Knock, knock. It's Classmates. And LiveJournal. And Friendster. And MySpace. The early entrants into the social media space. And they're here to ask you to make an account on their page, and connect your account with the accounts of other members of your community. They'll let your blog and post whatever you like just like Geocities, but it has to fit in their site's format now. Now you don't have to know HTML anymore! These early attempts didn't really understand the value of the data they were collecting. Sure, they sold ads on the pages and sold your email address and info to the highest bidders, that's how they made their profits, but the true value of the data itself was more or less untapped until our old friend Facebook hits the scene. What does this have to do with the length of social media content? The rise of "the algorithm", of course! See, it's hard for a site to be able to interject its advertisements directly in the middle of your content. It would have to find a good spot to put it in that won't break the flow of what you've written, and the ad would need to be relevant to whatever you wrote. It's far, far too messy. Instead, sites like Facebook preferred to drop ads between pieces of content on the feed. That spot between your blog post and your friend's? That's prime ad space right there. And in order to maximize how many ads can be shown, the length of the content should be as short as possible while still keeping readers invested. Sure, Facebook lets you type a post as long as you'd like, but it's not gonna push it out where your friends can see it, that's just not a good use of space. Oh, who's that at the door? Oh it's our new friend Twitter, here to cut out the middleman.
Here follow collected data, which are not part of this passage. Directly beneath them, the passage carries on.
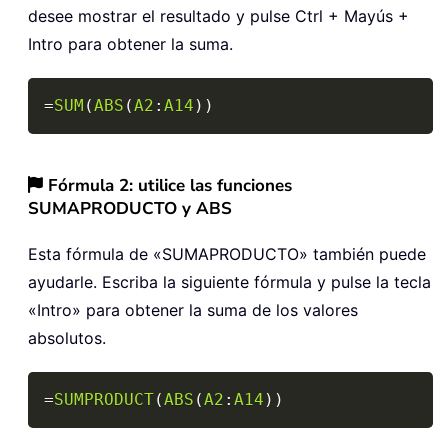
desee mostrar el resultado y pulse Ctrl + Mayús +
Intro para obtener la suma.
Copy
=
SUM
(
ABS
(
A2
:
A14
)
)
Fórmula 2: utilice las funciones
SUMAPRODUCTO y ABS
Esta fórmula de «SUMAPRODUCTO» también puede
ayudarle. Escriba la siguiente fórmula y pulse la tecla
«Intro» para obtener la suma de los valores
absolutos.
Copy
=
SUMPRODUCT
(
ABS
(
A2
:
A14
)
)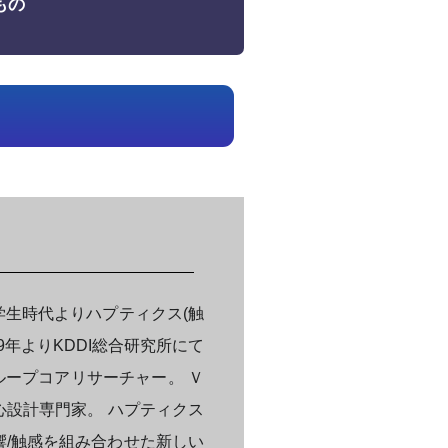
もの
学生時代よりハプティクス(触
9年よりKDDI総合研究所にて
ループコアリサーチャー。 Ｖ
心設計専門家。 ハプティクス
響/触感を組み合わせた新しい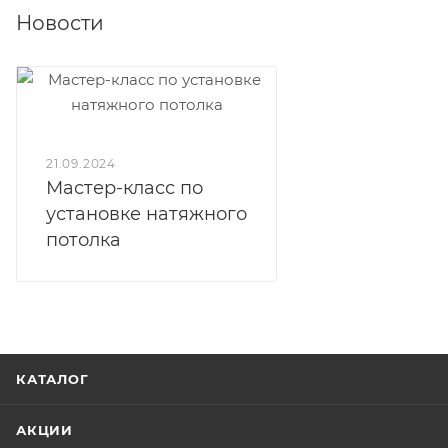
Новости
21.09.2024
Мастер-класс по
установке натяжного
потолка
КАТАЛОГ
АКЦИИ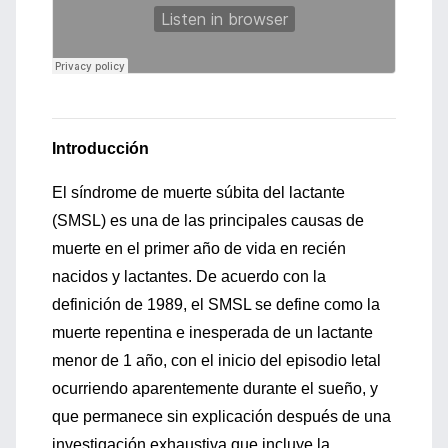
Introducción
El síndrome de muerte súbita del lactante
(SMSL) es una de las principales causas de
muerte en el primer año de vida en recién
nacidos y lactantes. De acuerdo con la
definición de 1989, el SMSL se define como la
muerte repentina e inesperada de un lactante
menor de 1 año, con el inicio del episodio letal
ocurriendo aparentemente durante el sueño, y
que permanece sin explicación después de una
investigación exhaustiva que incluye la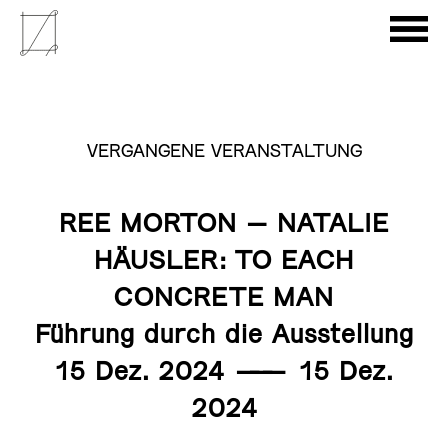
VERGANGENE VERANSTALTUNG
REE MORTON – NATALIE
HÄUSLER: TO EACH
CONCRETE MAN
Führung durch die Ausstellung
15 Dez. 2024
———
15 Dez.
2024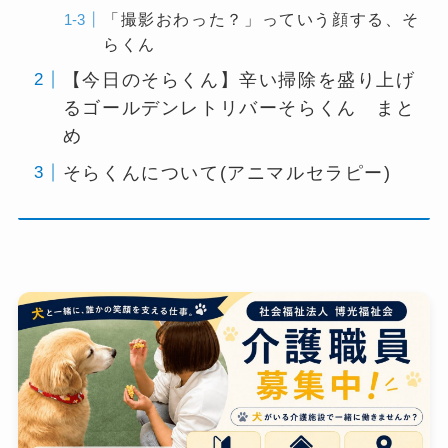
「撮影おわった？」っていう顔する、そ
らくん
【今日のそらくん】辛い掃除を盛り上げ
るゴールデンレトリバーそらくん まと
め
そらくんについて(アニマルセラピー)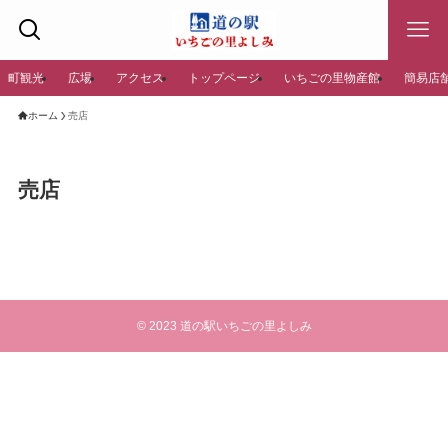
町観光
広場
アクセス
トップページ
いちごの里物産館
簡易店
ホーム
売店
売店
©
2023 道の駅いちごの里よしみ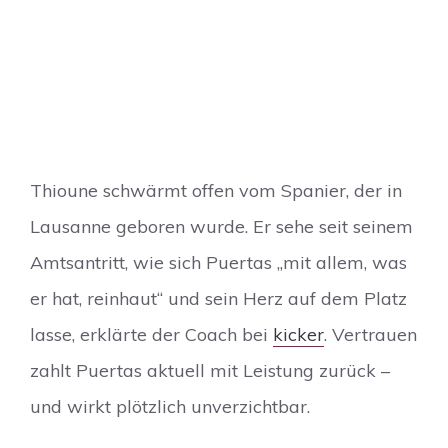
Thioune schwärmt offen vom Spanier, der in
Lausanne geboren wurde. Er sehe seit seinem
Amtsantritt, wie sich Puertas „mit allem, was
er hat, reinhaut“ und sein Herz auf dem Platz
lasse, erklärte der Coach bei
kicker
. Vertrauen
zahlt Puertas aktuell mit Leistung zurück –
und wirkt plötzlich unverzichtbar.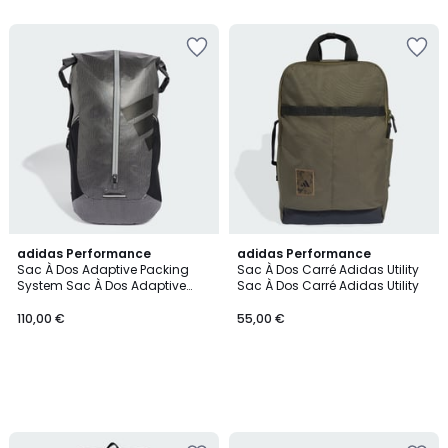
adidas Performance
adidas Performance
Sac À Dos Adaptive Packing
Sac À Dos Carré Adidas Utility
System Sac À Dos Adaptive
Sac À Dos Carré Adidas Utility
Packing System
110,00 €
55,00 €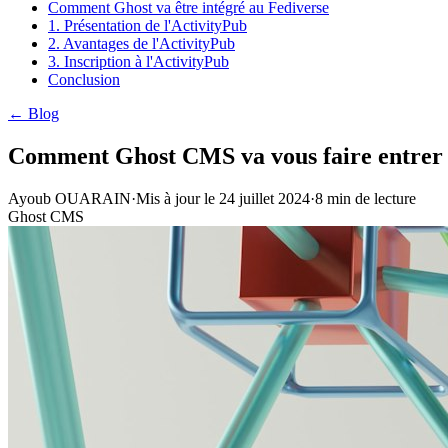
Comment Ghost va être intégré au Fediverse
1. Présentation de l'ActivityPub
2. Avantages de l'ActivityPub
3. Inscription à l'ActivityPub
Conclusion
← Blog
Comment Ghost CMS va vous faire entrer 
Ayoub OUARAIN
·
Mis à jour le
24 juillet 2024
·
8
min de lecture
Ghost CMS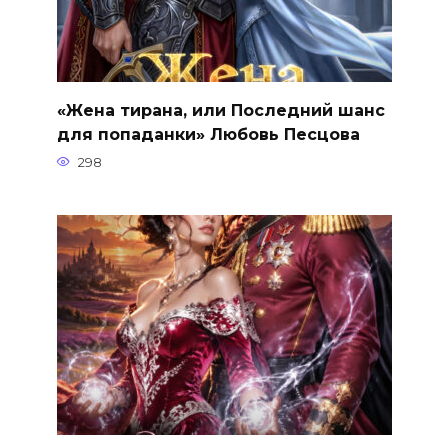
«Жена тирана, или Последний шанс
для попаданки» Любовь Песцова
298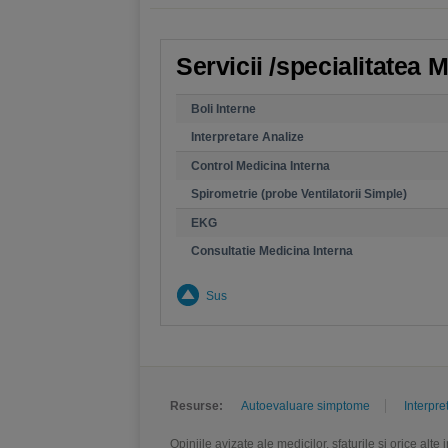
Servicii /specialitatea 
Boli Interne
Interpretare Analize
Control Medicina Interna
Spirometrie (probe Ventilatorii Simple)
EKG
Consultatie Medicina Interna
Sus
Resurse:
Autoevaluare simptome
Interpre
Opiniile avizate ale medicilor, sfaturile si orice alt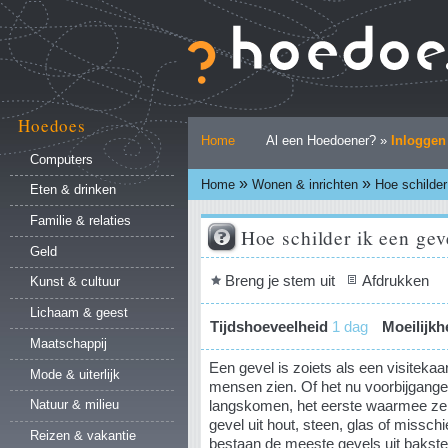
Ga
naar
inhoud.
|
Ga
naar
Hoedoes
Persoonlijke
navigatie
Home
Al een Hoedoener? »
Inloggen
hulpmiddelen
Computers
»
»
Home
Wonen & inrichten
Hoe schilder
Eten & drinken
Familie & relaties
Hoe schilder ik een gev
Geld
Document
Breng je stem uit
Afdrukken
Kunst & cultuur
acties
Lichaam & geest
Tijdshoeveelheid
1 dag
Moeilijkh
Maatschappij
Een gevel is zoiets als een visitekaar
Mode & uiterlijk
mensen zien. Of het nu voorbijganger
langskomen, het eerste waarmee ze 
Natuur & milieu
gevel uit hout, steen, glas of missch
Reizen & vakantie
bestaan de meeste gevels uit bakste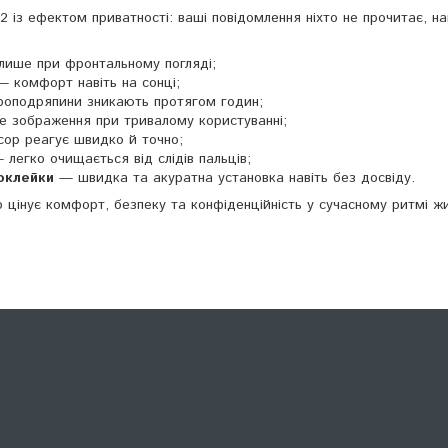
2 із ефектом приватності: ваші повідомлення ніхто не прочитає, н
ише при фронтальному погляді;
 комфорт навіть на сонці;
оподряпини зникають протягом годин;
 зображення при тривалому користуванні;
ор реагує швидко й точно;
легко очищається від слідів пальців;
оклейки
— швидка та акуратна установка навіть без досвіду.
о цінує комфорт, безпеку та конфіденційність у сучасному ритмі ж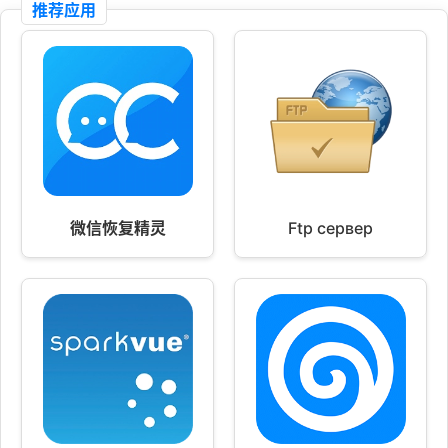
推荐应用
微信恢复精灵
Ftp сервер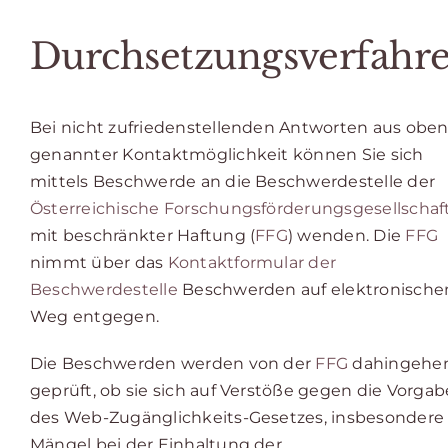
Durchsetzungsverfahr
Bei nicht zufriedenstellenden Antworten aus obe
genannter Kontaktmöglichkeit können Sie sich
mittels Beschwerde an die Beschwerdestelle der
Österreichische Forschungsförderungsgesellschaf
mit beschränkter Haftung (
FFG
) wenden. Die
FFG
nimmt über das
Kontaktformular der
Beschwerdestelle
Beschwerden auf elektronisch
Weg entgegen.
Die Beschwerden werden von der
FFG
dahingehe
geprüft, ob sie sich auf Verstöße gegen die Vorga
des Web-Zugänglichkeits-Gesetzes, insbesondere
Mängel bei der Einhaltung der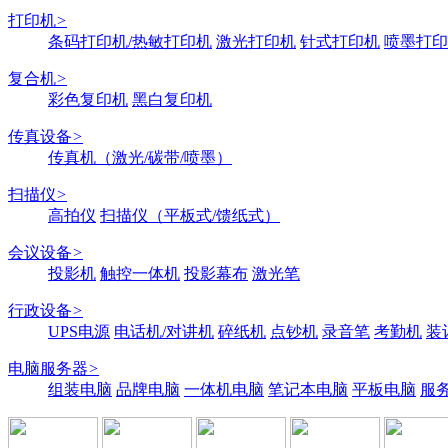
打印机
>
条码打印机/热敏打印机
激光打印机
针式打印机
喷墨打印
复合机
>
彩色复印机
黑白复印机
传真设备
>
传真机（激光/碳带/喷墨）
扫描仪
>
高拍仪
扫描仪（平板式/馈纸式）
会议设备
>
投影机
触控一体机
投影幕布
激光笔
行政设备
>
UPS电源
电话机/对讲机
碎纸机
点钞机
录音笔
考勤机
装
电脑服务器
>
组装电脑
品牌电脑
一体机电脑
笔记本电脑
平板电脑
服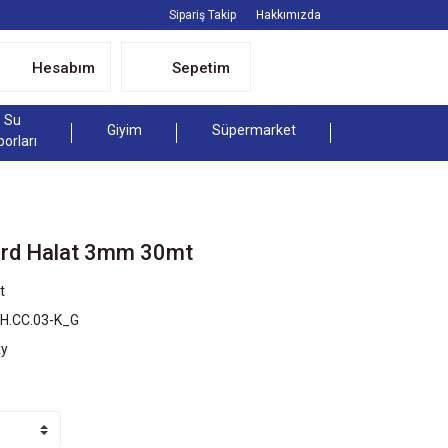
Sipariş Takip
Hakkımızda
Hesabım
Sepetim
Su
Giyim
Süpermarket
porları
ord Halat 3mm 30mt
t
CH.CC.03-K_G
Ay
Why write an algorithm to optimize post length when you can just restrict the length of posts? And so, long form content is dead... again. You're either restricted on your post length, or your long form content never sees an audience. Either way, same result.

 

Modern Blog Necromancy

Of course, some people stood by their blogs through this death (Cory Doctorow, I'm looking at you), but mostly it was big creators. People who were able to weather the storm on their clout alone. But it's coming back. The blog is rising from its ashes, long form content is stirring and lives again. It dances like a skeleton at the hands of a skilled necromancer. Why? What changed? What restriction has been lifted this time? Well, it's not a technical change this time, but a societal one. And by society, I mean internet culture (Sorry, we don't live a society this time). This is why it's different. It's not like a phoenix rising this time, it's not coming back on its own. People are consciously dragging it back from the grave. Internet culture has been slowly pulling back and increasing tension on its inevitable backlash against modern social media, and the clasp holding back the elastic has finally started to release. Hosting your own site is once again vogue, and it's cheaper than ever. I personally pay 12 dollars per month for my hosting, and 12 dollars per year for my domain. It's almost painfully cheap to run your own site these days. And yes, this is for unmanaged hosting, but tutorials are plentiful and easy to follow, and once you get any basic content management system installed (Wordpress, Joomla, Drupal), you basically never have to look at it again unless you make it big. So all of the content creators of the world are beginning to do so, they are breaking out of the walled gardens built around them, digging up the corpses of the content they used to love, and resurrecting them. They're a beautiful menagerie of necromancers, and I couldn't be more proud.

These creators are thirsty to own their own content again. They're tired of being monetized without compensation, they're tired of the toxic environments that these social media sites have begun to grow... and everyone has the basic human desire to form communities. It's the one thing these sites have utterly failed at. They never formed a single community, they only assimilated other organic communities and forced them into the same spaces, not recognizing or caring why the communities were separate to begin with. Capitalism-driven Internet Colonialism. A community consists of more than a collection of individuals in a shared space, and the push to monetize the internet never understood that core concept, and it's far too late to begin now.